So far, legislators in the Senate have not introduced a proposal, and the longer they wait, the less likely it is that a bill will be debated in 2010, especially with an election on the horizon. The stakes are incredibly high because a lack of federal action leaves a wide opening for states to draft their own, increasingly restrictive versions of immigration reform.

Rally round the country

Feministing also reports on the Washington May Day rally, which was led by “the Trail of Dreams trekkers, Felipe Matos, Gaby Pacheco, Carlos Roa, and Juan Rodriguez, who walked 1500 miles from Florida to DC in support of the DREAM Act, which would make a college education possible and create a path to citizenship for some undocumented immigrants.”

Los Angeles had the largest rally attendance of about 60,000 according to Hatty Lee at RaceWire, but there were also significant numbers in other states. “The nationwide May Day rallies drew tens of thousands of protesters—the largest turnouts since 2006,” Lee writes, remembering the millions who marched in cities for immigration reform just four years ago.

Workers Independent News sheds some light on to the labor history involved with May Day, writing that May 1, also known as International Workers’ Day, has created a strong alliance between union members and immigration reform boosters.

[Dataset entries]
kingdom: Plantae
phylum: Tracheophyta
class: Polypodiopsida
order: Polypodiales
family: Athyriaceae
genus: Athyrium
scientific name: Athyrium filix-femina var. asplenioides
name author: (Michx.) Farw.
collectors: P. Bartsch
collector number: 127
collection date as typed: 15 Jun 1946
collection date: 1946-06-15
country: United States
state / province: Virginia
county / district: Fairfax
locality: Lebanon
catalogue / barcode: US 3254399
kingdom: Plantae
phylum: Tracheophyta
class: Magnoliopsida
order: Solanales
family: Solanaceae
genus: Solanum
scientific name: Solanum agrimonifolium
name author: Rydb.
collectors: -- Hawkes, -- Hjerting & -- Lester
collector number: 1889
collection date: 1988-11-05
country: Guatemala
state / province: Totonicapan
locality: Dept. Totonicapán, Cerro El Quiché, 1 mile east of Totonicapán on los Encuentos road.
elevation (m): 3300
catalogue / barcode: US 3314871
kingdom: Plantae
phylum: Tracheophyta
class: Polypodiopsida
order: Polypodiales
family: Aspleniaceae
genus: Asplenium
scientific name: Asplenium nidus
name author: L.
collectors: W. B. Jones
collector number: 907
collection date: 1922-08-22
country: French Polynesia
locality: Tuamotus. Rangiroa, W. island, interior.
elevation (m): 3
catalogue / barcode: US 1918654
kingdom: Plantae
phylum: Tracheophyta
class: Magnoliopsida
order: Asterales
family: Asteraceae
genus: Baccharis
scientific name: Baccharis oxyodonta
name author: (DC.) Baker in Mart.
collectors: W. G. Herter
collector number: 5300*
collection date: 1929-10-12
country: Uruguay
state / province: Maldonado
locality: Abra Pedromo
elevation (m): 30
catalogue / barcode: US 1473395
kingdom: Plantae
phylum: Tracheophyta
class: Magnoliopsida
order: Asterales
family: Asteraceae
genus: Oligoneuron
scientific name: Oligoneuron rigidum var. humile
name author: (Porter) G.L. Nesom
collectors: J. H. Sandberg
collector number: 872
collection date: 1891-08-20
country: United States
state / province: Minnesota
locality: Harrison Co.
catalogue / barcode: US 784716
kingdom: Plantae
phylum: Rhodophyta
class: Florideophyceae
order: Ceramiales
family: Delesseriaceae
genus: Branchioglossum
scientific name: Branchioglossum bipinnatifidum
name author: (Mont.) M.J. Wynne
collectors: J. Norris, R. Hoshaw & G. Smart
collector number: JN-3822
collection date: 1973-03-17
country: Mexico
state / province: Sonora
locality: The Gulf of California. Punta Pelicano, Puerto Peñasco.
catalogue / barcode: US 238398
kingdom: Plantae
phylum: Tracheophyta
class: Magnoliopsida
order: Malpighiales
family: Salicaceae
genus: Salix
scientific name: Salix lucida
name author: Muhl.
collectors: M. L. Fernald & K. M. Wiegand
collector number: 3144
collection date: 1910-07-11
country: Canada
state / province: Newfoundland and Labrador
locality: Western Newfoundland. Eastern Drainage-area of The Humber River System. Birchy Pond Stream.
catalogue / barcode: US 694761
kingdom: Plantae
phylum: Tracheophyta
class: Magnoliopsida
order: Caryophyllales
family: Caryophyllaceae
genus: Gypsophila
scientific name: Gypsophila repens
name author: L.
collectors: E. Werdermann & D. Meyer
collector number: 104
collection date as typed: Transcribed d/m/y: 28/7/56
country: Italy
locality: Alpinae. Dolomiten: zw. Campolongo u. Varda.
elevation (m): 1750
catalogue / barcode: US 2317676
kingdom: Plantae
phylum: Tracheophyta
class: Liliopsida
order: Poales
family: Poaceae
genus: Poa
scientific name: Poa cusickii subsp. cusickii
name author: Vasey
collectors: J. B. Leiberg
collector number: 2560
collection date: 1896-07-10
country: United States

_PROBLEMS TO SOLVE_
**1.** According to the May Day immigration rally article, how many miles did the Trail of Dreams trekkers walk?
**2.** Write the next part of the May Day immigration rally article, starting right after its final sentence.

_ANSWERS GIVEN_
**1.** 1500 miles, from Florida to DC.

**2.**
Arizona on my mind

SB 1070, Arizona’s new immigration law which forces local police to check the immigration status of a person if there is a “reasonable suspicion” that they are undocumented, has only energized the reform movement.

“It has mobilized the entire pro-immigration community and triggered a large, visible, highly vocal and well-publicized backlash that some polling suggests is beginning to turn fence-sitters into advocates,” William Fisher reports at the Inter Press Service.

Jesse Freeston with the Real News found that “While the demands of immigration reform, fair education, and an end to deportations have been around for years, the recent developments in Arizona were on everybody’s mind.”

In the wake of Arizona, Democratic lawmakers released a rough draft of an immigration proposal for the Senate last week. Jessica Pieklo at Care2 reports that “the proposals suggested by the Democrats include enhanced border security, the creation of a new fraud-resistant Social Security card, and for those already in the country illegally, a series of penalties, taxes, and fees, in addition to passing a criminal background check would have to be satisfied before they would qualify for legal residency, ”

Despite the draft—one of two, the other co-authored by Sens. Chuck Schumer (D-NY) and Lindsey Graham (R-SC) and released weeks ago—a bill has yet to be officially introduced in the Senate, and it’s unknown when it will be given a chance.

SB 1070 disproportionately affects women and children

SB 1070 will likely affect undocumented women the most, according to Laura Tillman at the Women’s Media Center. Tillman notes that domestic abuse could become worse for immigrant women in the state, now that the police are full-time immigration agents.

Tillman writes that the “new immigration law is set to give [domestic abuse] victims a heightened fear of deportation if they come forward to report crimes, and criminals the confidence to perpetrate crimes without fear of retribution.”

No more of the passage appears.